Stirring myself from the sun lounger at Fanta’s Folly, I walk along the beach to Butre, one of Ghana’s popular coastal villages. Small, near-translucent crabs scuttle towards their holes in the sand as I pass; they pause on the edge, waiting to see how close I will get before disappearing from view.
Across the wooden bridge that spans the river between the beach and the village, I wave at a group of teenagers, anticipating a chorus of ‘obroni’. But they are too engrossed in their game of damii to notice me.
I look for a path to Fort Batenstein, which sits on a small hill overlooking the village. There is no obvious way up through the haphazard houses, and no one offers directions as I walk through the main street. But at a school on the edge of Butre, a man asks me where I’m going. I answer him; he tells me I need a guide to visit the fort. ‘It’s illegitimate to go without out one’, he smiles. I smile back, deciding not to correct his mistake.

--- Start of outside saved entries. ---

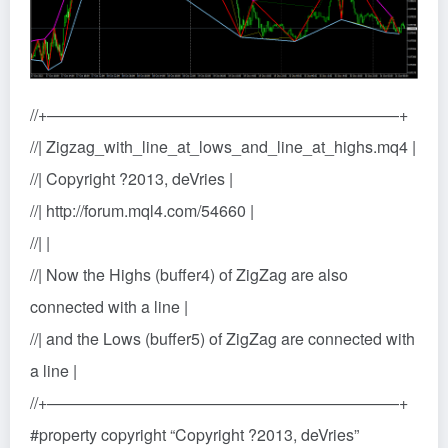
//+——————————————————————+
//| Zigzag_with_line_at_lows_and_line_at_highs.mq4 |
//| Copyright ?2013, deVries |
//| http://forum.mql4.com/54660 |
//| |
//| Now the Highs (buffer4) of ZigZag are also
connected with a line |
//| and the Lows (buffer5) of ZigZag are connected with
a line |
//+——————————————————————+
#property copyright “Copyright ?2013, deVries”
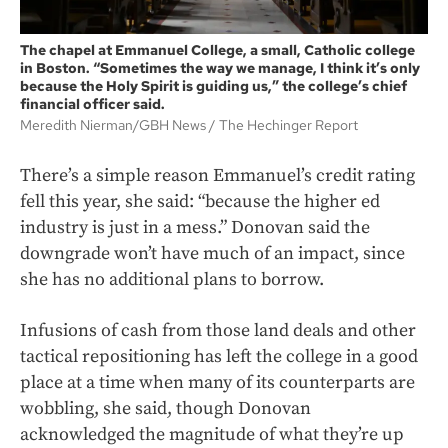
The chapel at Emmanuel College, a small, Catholic college
in Boston. “Sometimes the way we manage, I think it’s only
because the Holy Spirit is guiding us,” the college’s chief
financial officer said.
Meredith Nierman/GBH News
The Hechinger Report
There’s a simple reason Emmanuel’s credit rating
fell this year, she said: “because the higher ed
industry is just in a mess.” Donovan said the
downgrade won’t have much of an impact, since
she has no additional plans to borrow.
Infusions of cash from those land deals and other
tactical repositioning has left the college in a good
place at a time when many of its counterparts are
wobbling, she said, though Donovan
acknowledged the magnitude of what they’re up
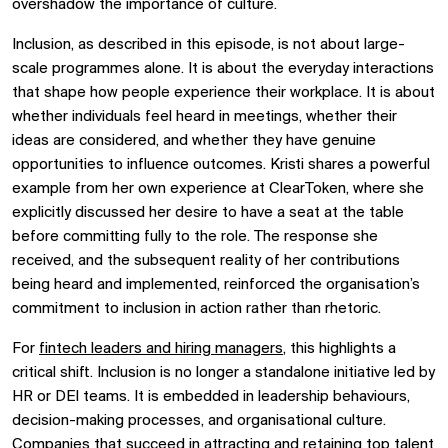
overshadow the importance of culture.
Inclusion, as described in this episode, is not about large-
scale programmes alone. It is about the everyday interactions
that shape how people experience their workplace. It is about
whether individuals feel heard in meetings, whether their
ideas are considered, and whether they have genuine
opportunities to influence outcomes. Kristi shares a powerful
example from her own experience at ClearToken, where she
explicitly discussed her desire to have a seat at the table
before committing fully to the role. The response she
received, and the subsequent reality of her contributions
being heard and implemented, reinforced the organisation’s
commitment to inclusion in action rather than rhetoric.
For
fintech leaders and hiring managers
, this highlights a
critical shift. Inclusion is no longer a standalone initiative led by
HR or DEI teams. It is embedded in leadership behaviours,
decision-making processes, and organisational culture.
Companies that succeed in attracting and retaining top talent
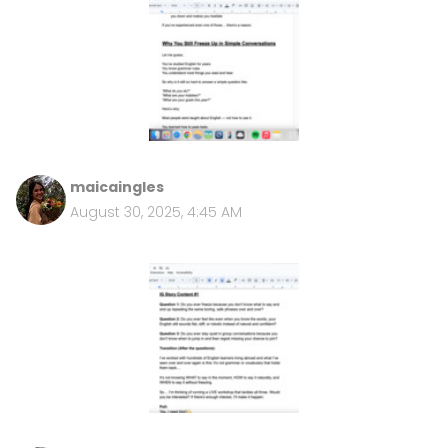
maicaingles
August 30, 2025, 4:45 AM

In the village, I soon find the simple wooden shack that acts as Butre’s tourist information centre. The teenage girl outside looks up at me impassively. I ask to visit the fort.
‘OK, let’s go.’
‘Too much, I’m not paying that much.’
‘Then you’re not going.’
She grins broadly. I wonder whether she is pleased to have outwitted the sweaty white man, or simply to have avoided a walk in the searing sun.
Instead, I head to the harbour. Men sit in groups mending their nets; they look up and nod curtly, not hostile but indifferent to yet another tourist with a camera trying to photograph their boats.
The children splashing in the water are more responsive. ‘Obroni, snap me’. They strut and pose for the camera, then crowd around to see themselves in the viewfinder. I take a deep breath as then sandy little hands grab at my expensive camera, reminding myself it can be cleaned. ‘Obroni, give me one cedi’ they then ask, an almost Pavlovian reaction to seeing a white person. They don’t seem to really expect a response, running back into the water, and I don’t give one.
I walk back along the beach and notice that most of the fishermen have discarded their nets. I ponder why, then spot a chalk notice on a board outside a bar: ‘Rubin Kazan v Chelsea, 4pm’. The cheers from inside suggests Chelsea have scored already (I have yet to meet a Rubin Kazan fan in Ghana).
Back across the bridge, I stop for a drink at the Johannesburg bar. The couple that own it pause their argument to serve me a chilled Star beer. The toothless old man next to me starts talking in broken English. ‘Visit … photo … leave … drink.’ A hand gesture confirms he wants, or expects, me to buy him a beer too.
I consider whether buying him one would reinforce stereotypes of tourists as cash points, or be a kind gesture to a poor man on a hot day. Then realise I only have four cedis on me. I pretend that I don’t understand him, pay up and leave hurriedly.
On the beach outside, a young rasta leans over his shoulder, smiles and waves. ‘Hey, obroni, how are you?’ A small dark pool is forming on the beach in front of him. ‘Fine, how are you?’ I wave back, making a mental reminder that talking to people mid-piss won’t be normal when I move back to Germany in two months.